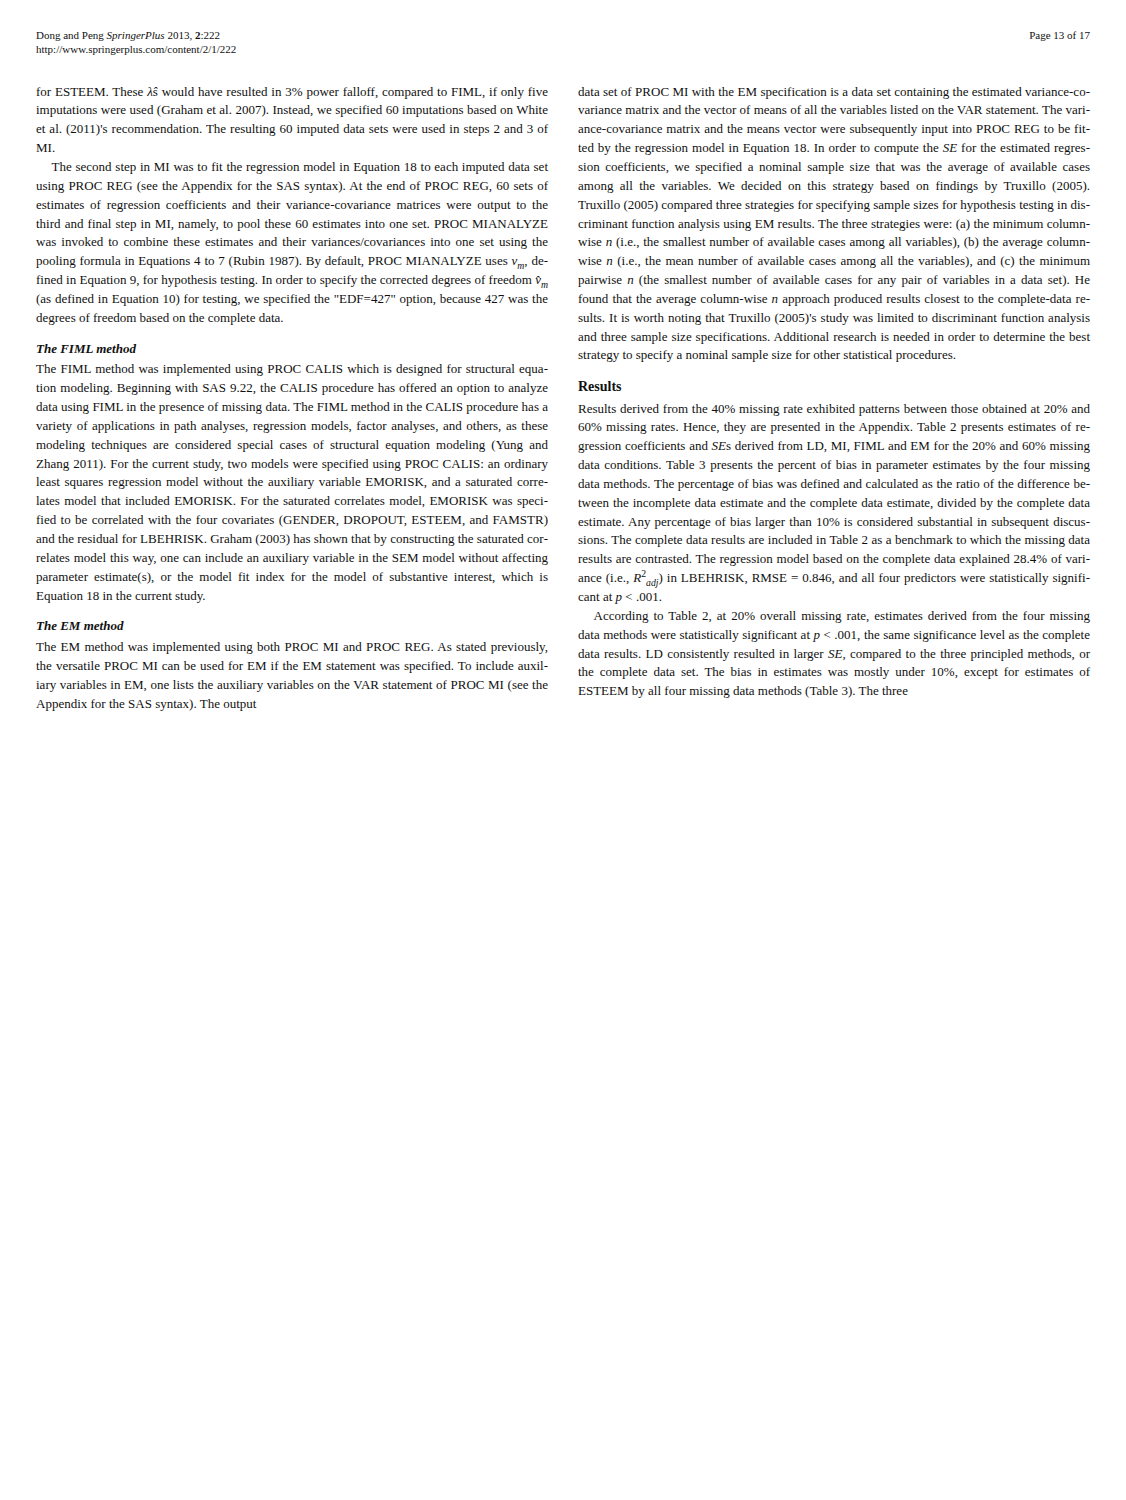Dong and Peng SpringerPlus 2013, 2:222
http://www.springerplus.com/content/2/1/222
Page 13 of 17
for ESTEEM. These λ̂s would have resulted in 3% power falloff, compared to FIML, if only five imputations were used (Graham et al. 2007). Instead, we specified 60 imputations based on White et al. (2011)'s recommendation. The resulting 60 imputed data sets were used in steps 2 and 3 of MI.
The second step in MI was to fit the regression model in Equation 18 to each imputed data set using PROC REG (see the Appendix for the SAS syntax). At the end of PROC REG, 60 sets of estimates of regression coefficients and their variance-covariance matrices were output to the third and final step in MI, namely, to pool these 60 estimates into one set. PROC MIANALYZE was invoked to combine these estimates and their variances/covariances into one set using the pooling formula in Equations 4 to 7 (Rubin 1987). By default, PROC MIANALYZE uses vm, defined in Equation 9, for hypothesis testing. In order to specify the corrected degrees of freedom v̂m (as defined in Equation 10) for testing, we specified the "EDF=427" option, because 427 was the degrees of freedom based on the complete data.
The FIML method
The FIML method was implemented using PROC CALIS which is designed for structural equation modeling. Beginning with SAS 9.22, the CALIS procedure has offered an option to analyze data using FIML in the presence of missing data. The FIML method in the CALIS procedure has a variety of applications in path analyses, regression models, factor analyses, and others, as these modeling techniques are considered special cases of structural equation modeling (Yung and Zhang 2011). For the current study, two models were specified using PROC CALIS: an ordinary least squares regression model without the auxiliary variable EMORISK, and a saturated correlates model that included EMORISK. For the saturated correlates model, EMORISK was specified to be correlated with the four covariates (GENDER, DROPOUT, ESTEEM, and FAMSTR) and the residual for LBEHRISK. Graham (2003) has shown that by constructing the saturated correlates model this way, one can include an auxiliary variable in the SEM model without affecting parameter estimate(s), or the model fit index for the model of substantive interest, which is Equation 18 in the current study.
The EM method
The EM method was implemented using both PROC MI and PROC REG. As stated previously, the versatile PROC MI can be used for EM if the EM statement was specified. To include auxiliary variables in EM, one lists the auxiliary variables on the VAR statement of PROC MI (see the Appendix for the SAS syntax). The output
data set of PROC MI with the EM specification is a data set containing the estimated variance-covariance matrix and the vector of means of all the variables listed on the VAR statement. The variance-covariance matrix and the means vector were subsequently input into PROC REG to be fitted by the regression model in Equation 18. In order to compute the SE for the estimated regression coefficients, we specified a nominal sample size that was the average of available cases among all the variables. We decided on this strategy based on findings by Truxillo (2005). Truxillo (2005) compared three strategies for specifying sample sizes for hypothesis testing in discriminant function analysis using EM results. The three strategies were: (a) the minimum column-wise n (i.e., the smallest number of available cases among all variables), (b) the average column-wise n (i.e., the mean number of available cases among all the variables), and (c) the minimum pairwise n (the smallest number of available cases for any pair of variables in a data set). He found that the average column-wise n approach produced results closest to the complete-data results. It is worth noting that Truxillo (2005)'s study was limited to discriminant function analysis and three sample size specifications. Additional research is needed in order to determine the best strategy to specify a nominal sample size for other statistical procedures.
Results
Results derived from the 40% missing rate exhibited patterns between those obtained at 20% and 60% missing rates. Hence, they are presented in the Appendix. Table 2 presents estimates of regression coefficients and SEs derived from LD, MI, FIML and EM for the 20% and 60% missing data conditions. Table 3 presents the percent of bias in parameter estimates by the four missing data methods. The percentage of bias was defined and calculated as the ratio of the difference between the incomplete data estimate and the complete data estimate, divided by the complete data estimate. Any percentage of bias larger than 10% is considered substantial in subsequent discussions. The complete data results are included in Table 2 as a benchmark to which the missing data results are contrasted. The regression model based on the complete data explained 28.4% of variance (i.e., R2adj) in LBEHRISK, RMSE = 0.846, and all four predictors were statistically significant at p < .001.
According to Table 2, at 20% overall missing rate, estimates derived from the four missing data methods were statistically significant at p < .001, the same significance level as the complete data results. LD consistently resulted in larger SE, compared to the three principled methods, or the complete data set. The bias in estimates was mostly under 10%, except for estimates of ESTEEM by all four missing data methods (Table 3). The three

#### Exercise details:
Read through the records above and copy the lines that contain "resulted".

#### Completed task:
for ESTEEM. These λ̂s would have resulted in 3% power falloff, compared to FIML, if only five imputations were used (Graham et al. 2007). Instead, we specified 60 imputations based on White et al. (2011)'s recommendation. The resulting 60 imputed data sets were used in steps 2 and 3 of MI.
According to Table 2, at 20% overall missing rate, estimates derived from the four missing data methods were statistically significant at p < .001, the same significance level as the complete data results. LD consistently resulted in larger SE, compared to the three principled methods, or the complete data set. The bias in estimates was mostly under 10%, except for estimates of ESTEEM by all four missing data methods (Table 3). The three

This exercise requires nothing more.